- **Brief**
Give the number of lines in the data that hold the word "thống", and nothing else.

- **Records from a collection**
[Start of Attachment]

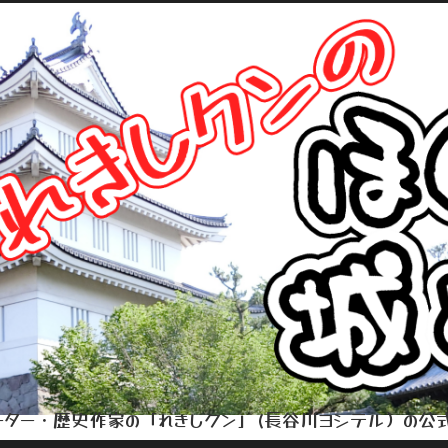
ター・歴史作家の「れきしクン」(長谷川ヨシテル）の公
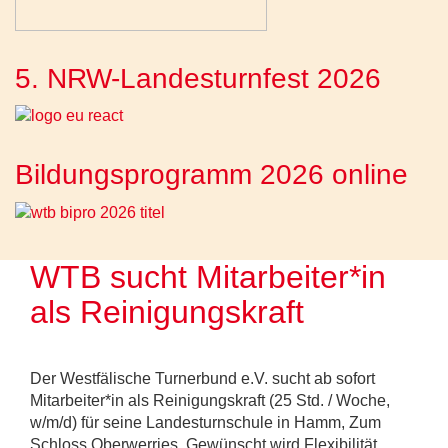
5. NRW-Landesturnfest 2026
Bildungsprogramm 2026 online
WTB sucht Mitarbeiter*in
als Reinigungskraft
Der Westfälische Turnerbund e.V. sucht ab sofort
Mitarbeiter*in als Reinigungskraft (25 Std. / Woche,
w/m/d) für seine Landesturnschule in Hamm, Zum
Schloss Oberwerries. Gewünscht wird Flexibilität,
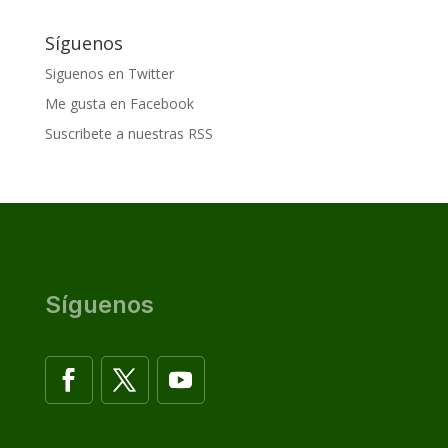
Síguenos
Siguenos en Twitter
Me gusta en Facebook
Suscribete a nuestras RSS
Síguenos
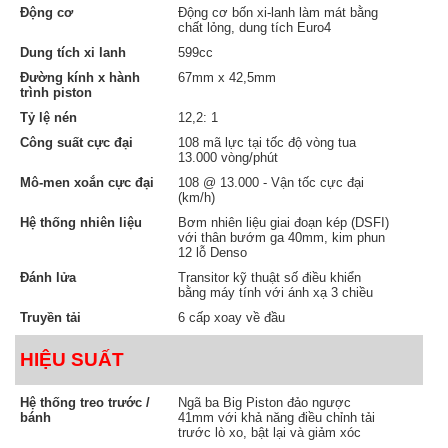
Động cơ
Động cơ bốn xi-lanh làm mát bằng
chất lỏng, dung tích Euro4
Dung tích xi lanh
599cc
Đường kính x hành
67mm x 42,5mm
trình piston
Tỷ lệ nén
12,2: 1
Công suất cực đại
108 mã lực tại tốc độ vòng tua
13.000 vòng/phút
Mô-men xoắn cực đại
108 @ 13.000 - Vận tốc cực đại
(km/h)
Hệ thống nhiên liệu
Bơm nhiên liệu giai đoạn kép (DSFI)
với thân bướm ga 40mm, kim phun
TÍNH TOÁN MẶT MA SÁT PHANH
12 lỗ Denso
Đánh lửa
Transitor kỹ thuật số điều khiển
CBR600RR 2022 sử dụng kẹp phanh trước
bằng máy tính với ánh xạ 3 chiều
monoblock gắn hướng tâm. Cấu trúc này làm cho
Truyền tải
6 cấp xoay về đầu
caliper cứng hơn, và điều đó có nghĩa là bạn có
HIỆU SUẤT
cảm giác phanh tốt hơn để dừng tuyến tính, mạnh
mẽ hơn. Mỗi caliper cũng sử dụng bốn piston nhôm
Hệ thống treo trước /
Ngã ba Big Piston đảo ngược
bánh
41mm với khả năng điều chỉnh tải
mạ crôm để vận hành trơn tru, không ma sát.
trước lò xo, bật lại và giảm xóc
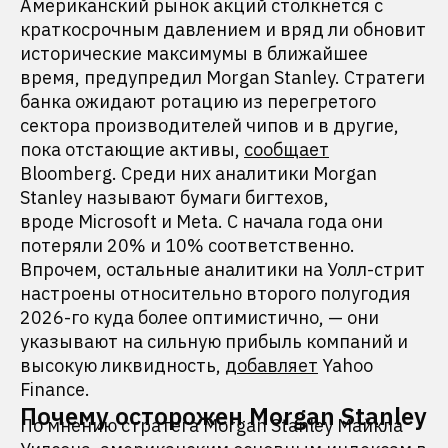
Американский рынок акций столкнется с
краткосрочным давлением и вряд ли обновит
исторические максимумы в ближайшее
время, предупредил Morgan Stanley. Cтратеги
банка ожидают ротацию из перегретого
сектора производителей чипов и в другие,
пока отстающие активы,
сообщает
Bloomberg. Среди них аналитики Morgan
Stanley называют бумаги бигтехов,
вроде Microsoft и Meta. С начала года они
потеряли 20% и 10% соответственно.
Впрочем, остальные аналитики на Уолл-стрит
настроены относительно второго полугодия
2026-го куда более оптимистично, — они
указывают на сильную прибыль компаний и
высокую ликвидность,
добавляет
Yahoo
Finance.
Почему осторожен Morgan Stanley
По мнению стратега Morgan Stanley Майкла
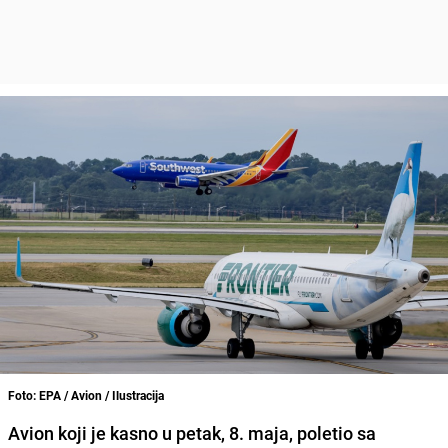
Foto: EPA / Avion / Ilustracija
Avion koji je kasno u petak, 8. maja, poletio sa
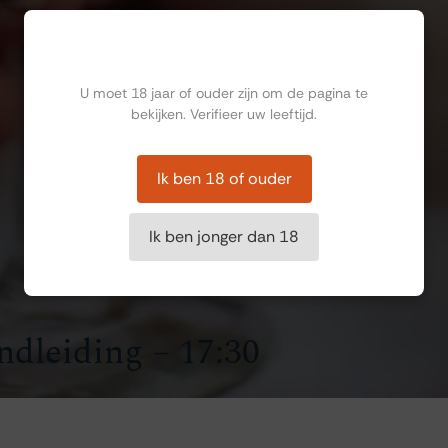
Ben jij ouder dan 18?
U moet 18 jaar of ouder zijn om de pagina te
bekijken. Verifieer uw leeftijd.
Ik ben 18 of ouder
Ik ben jonger dan 18
ndleiding – 17:30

[End of Attachment]

- **Written answer**
2